I’m having this recurring dream. I’m at Beverly Plaza in Long Beach with my friends, and suddenly I’m running, but I don’t know where I’m going. Sometimes I’m running in a race but don’t know where I’m supposed to be running to. Other times I’m running away from something that’s chasing me. I’m running from the place I want to be, but I don’t know why or where. It’s not much of a brain-buster to work out what that dream is about.
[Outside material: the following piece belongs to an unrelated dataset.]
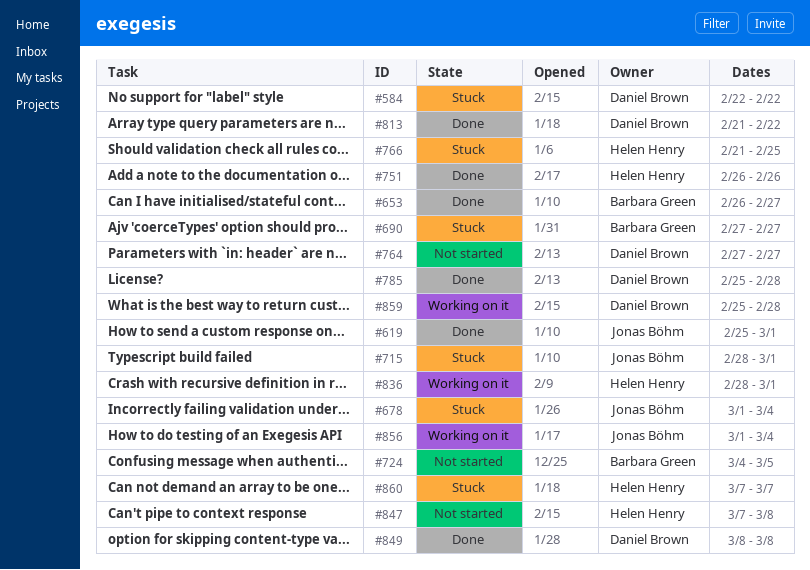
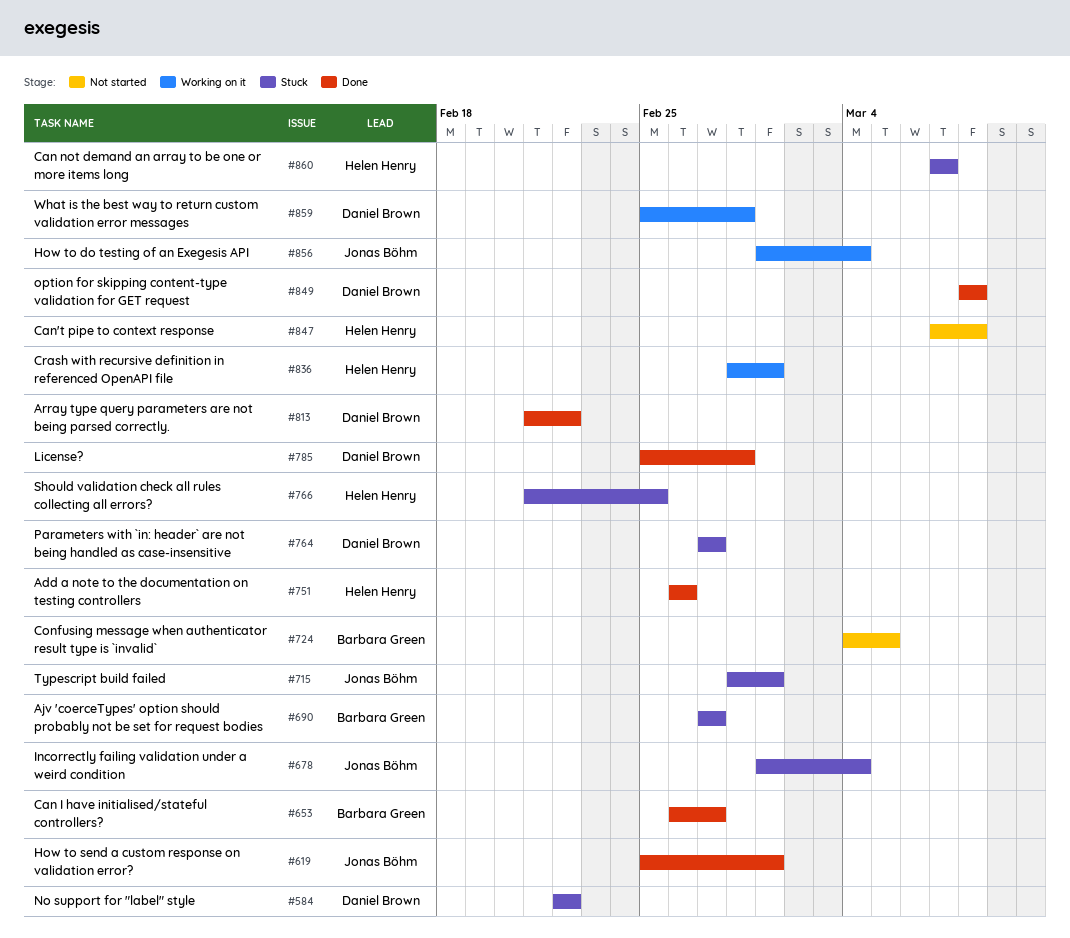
#764, status: Not started -> Stuck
I want to get out of this crummy town and see the world. I want to make mistakes and fuck up, I want to get in a fight, I want to dive into something stupid and come out of it with bloody knees and a cut lip and laugh about it later. I want to see my friends, and not through a computer screen. This last year has given me the privilege of meeting some of the smartest, strongest, funniest, bravest and most incredible people on the face of the planet, and this last year has shown me that the little pocket of the world that I occupy is too small.
My job would be perfect for 28-year-old Josh; Josh with a sensible haircut that’s probably artfully concealing the first signs of a receding thinning hairline, Josh with a sensible apartment and a sensible girlfriend and a sensible long-term savings plan to purchase a sensible house in a sensible suburb. Josh with a sensible plan of what he wants in life, and where he wants to be and how to get there. But that’s not me right now, because I don’t really know what I want. Actually, that’s a bit of a misnomer, because I think I know what I want to do. I want to wander foreign streets and write stories about the people I meet. I want to talk to the busker on the street and the human statue and the odd man in the park who feeds the pigeons and find out why they do what they do. I want to see the midnight sun. I want to find a little wonder in the everyday.
But I do know what I don’t want to do. I don’t want to be where I am right now. I’m drowning in the familiarity of this place. I want to jump off into the abyss and see where I land. I want to see what the splash is like, to churn up the waters a bit. Because I’m lying flat on my back in this inch-deep pancake-flat lake right now, and I don’t really know what direction I want to swim in.